Thank you guys all for your replies.

If anybody is interested, here is the latest:

It took me a while to find some time to continue the work. I took both heads to a machine shop. The passenger side could have been re-manufactured but I didn't like the price. They quoted something like $ 100 for welding, then it would take machining, cleaning the valves and changing the valve gaskets to get the head into a decent shape. So I scrapped it. I got a head from a '97 stang in the junk yard nearby. Got it checked in the machine shop, machined the mating surface and changed the valve gaskets. It cost me $ 60 for the head and another $ 40 for the work.

I had another look at the driver side head.
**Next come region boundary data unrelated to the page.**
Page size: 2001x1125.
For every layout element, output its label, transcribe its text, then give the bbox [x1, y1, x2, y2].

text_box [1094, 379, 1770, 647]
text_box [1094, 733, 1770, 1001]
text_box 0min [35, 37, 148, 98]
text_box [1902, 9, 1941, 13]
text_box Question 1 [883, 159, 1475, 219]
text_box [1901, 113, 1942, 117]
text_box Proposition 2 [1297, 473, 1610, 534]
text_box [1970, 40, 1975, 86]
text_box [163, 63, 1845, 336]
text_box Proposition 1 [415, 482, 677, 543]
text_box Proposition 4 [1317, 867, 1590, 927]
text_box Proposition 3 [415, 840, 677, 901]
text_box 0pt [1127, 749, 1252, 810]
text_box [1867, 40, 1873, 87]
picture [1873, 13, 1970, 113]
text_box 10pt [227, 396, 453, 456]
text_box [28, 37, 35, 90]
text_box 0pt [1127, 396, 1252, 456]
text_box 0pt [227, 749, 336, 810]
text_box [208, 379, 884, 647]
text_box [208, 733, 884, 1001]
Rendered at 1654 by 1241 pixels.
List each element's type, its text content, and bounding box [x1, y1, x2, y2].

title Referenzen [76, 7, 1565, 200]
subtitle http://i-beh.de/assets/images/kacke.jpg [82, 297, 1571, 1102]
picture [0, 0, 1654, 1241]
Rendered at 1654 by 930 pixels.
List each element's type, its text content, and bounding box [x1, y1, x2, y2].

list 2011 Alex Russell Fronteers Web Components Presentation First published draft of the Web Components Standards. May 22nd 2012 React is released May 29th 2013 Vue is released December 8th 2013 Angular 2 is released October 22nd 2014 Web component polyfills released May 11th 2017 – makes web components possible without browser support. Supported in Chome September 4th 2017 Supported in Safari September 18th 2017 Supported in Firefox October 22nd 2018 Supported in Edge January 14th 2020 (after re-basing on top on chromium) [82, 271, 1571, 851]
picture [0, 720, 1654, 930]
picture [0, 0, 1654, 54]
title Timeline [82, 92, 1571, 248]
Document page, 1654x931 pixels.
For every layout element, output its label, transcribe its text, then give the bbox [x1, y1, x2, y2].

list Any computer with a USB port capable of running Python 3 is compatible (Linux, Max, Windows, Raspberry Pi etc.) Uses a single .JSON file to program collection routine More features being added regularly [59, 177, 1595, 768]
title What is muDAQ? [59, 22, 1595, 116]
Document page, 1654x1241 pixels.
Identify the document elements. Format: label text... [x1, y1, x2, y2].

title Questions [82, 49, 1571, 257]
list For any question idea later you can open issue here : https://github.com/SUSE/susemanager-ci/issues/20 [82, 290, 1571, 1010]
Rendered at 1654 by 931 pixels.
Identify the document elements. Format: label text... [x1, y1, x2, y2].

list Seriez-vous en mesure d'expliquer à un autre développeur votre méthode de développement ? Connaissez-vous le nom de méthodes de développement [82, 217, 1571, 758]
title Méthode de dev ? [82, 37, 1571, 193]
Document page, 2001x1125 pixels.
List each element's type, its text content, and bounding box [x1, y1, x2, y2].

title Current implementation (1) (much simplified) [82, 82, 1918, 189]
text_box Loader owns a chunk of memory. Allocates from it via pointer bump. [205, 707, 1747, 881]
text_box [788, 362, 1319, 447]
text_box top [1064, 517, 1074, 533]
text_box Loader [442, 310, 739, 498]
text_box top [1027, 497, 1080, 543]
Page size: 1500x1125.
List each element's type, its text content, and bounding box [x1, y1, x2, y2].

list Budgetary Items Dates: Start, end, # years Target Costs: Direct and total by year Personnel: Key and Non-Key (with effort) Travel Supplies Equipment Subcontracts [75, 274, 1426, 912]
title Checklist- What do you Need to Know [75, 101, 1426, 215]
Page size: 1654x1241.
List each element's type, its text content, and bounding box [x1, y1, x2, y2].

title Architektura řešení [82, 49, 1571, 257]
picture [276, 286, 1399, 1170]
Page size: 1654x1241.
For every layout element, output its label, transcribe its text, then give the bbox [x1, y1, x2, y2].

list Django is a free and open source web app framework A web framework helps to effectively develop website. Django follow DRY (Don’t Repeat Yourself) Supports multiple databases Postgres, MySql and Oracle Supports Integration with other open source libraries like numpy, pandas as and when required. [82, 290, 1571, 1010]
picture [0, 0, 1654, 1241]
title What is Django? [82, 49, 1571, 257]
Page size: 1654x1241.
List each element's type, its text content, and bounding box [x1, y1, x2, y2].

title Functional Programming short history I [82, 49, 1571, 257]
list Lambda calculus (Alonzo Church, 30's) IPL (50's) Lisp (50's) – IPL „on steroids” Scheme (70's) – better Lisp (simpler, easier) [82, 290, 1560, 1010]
It was not that good as I had thought initially. I got it welded in one or two places, machined and changed the valve gaskets.

Assembling all back was a bit more difficult that disassembling as I really forgot what bolts and nuts were supposed to go where :)

Anyway, I did it all by myself and finished it in 1.5 days. There was a slight issue with placing the lower intake manifold 'cause the passenger side head was a '97 and it uses smaller size bolts to fix the intake manifold, and 6 instead of 7 as it is on the '95 model. Otherwise the swap was straightforward.

I started the car last week-end. The issue I have with it now is coolant running out thru the weep hole in the water pump.

It may be an indication of the gasket failure on the pump or a complete failure of the water pump? What I noticed is that it leaks at lower RPMs and seems to be running OK with no leaks at higher RPMs.

I would appreciate any advice on this.
 
Sounds like you took all of the advice given and put it to the best use for your situation. Congrats!

On the water pump, perhaps you are trying to make something out of what may be nothing. Water pumps fail all the time. The bearing seals wear out and leak. The results is coolant seepage through the weep hole.

From looking at the corrosion in the heads, is it all that hard to believe that poor coolant could have also played a role in the water pump failure?

Why not start off with an easy fix and replace the water pump?
 
Yes..... a replacement water pump is in order!

Considering the job you just completed this one will be a walk in the park:)
You will need a special puller for removal of the power steering pulley & some deep sockets to take off some of the water pump nuts. Use a torque wrench for installation (Get a diagram for the torque sequence, some of the bolts take different torque settings) & take your time. One of the studs needs sealant on the threads into the casing. Note where the studs go (they are different lengths) they may unwind when you remove the nuts.
I guess you would have already replaced the coolant with new..... if not now is the time.:nice:
While you are at it you should consider replacement of the thermostat & hoses if funds allow.
ATB Aeroman.:canada:
 
wmburns, Aeroman - thanks! Your advice really helped me with it.

Thermostat.
When changing the head gaskets, I thought it would be a good idea to have a look at the thermostat. I removed the bolts and detached the pipe and... found no thermostat inside :eek: The previous owner may have removed it for one reason or another. Anyway I bought a new one and put it there. From the test runs it looked it was working properly.

Water pump.
Well, the water pump is going to be out for certain now. It's a shame that I have not checked the pump before changing the gaskets - I could have done all in one go. Hey, where is my torque wrench? :)

Coolant.
Yep, the coolant may have added to the corrosion on the heads. I have not seen many mustang heads after 15 years of use though. The car used to lose coolant (thru water pump weep hole?) and one or two times I topped it up with tap water as an emergency.

Now I am pretty sure that the head gasket failure was triggered by overheating which in turn was caused by no thermostat and failing water pump.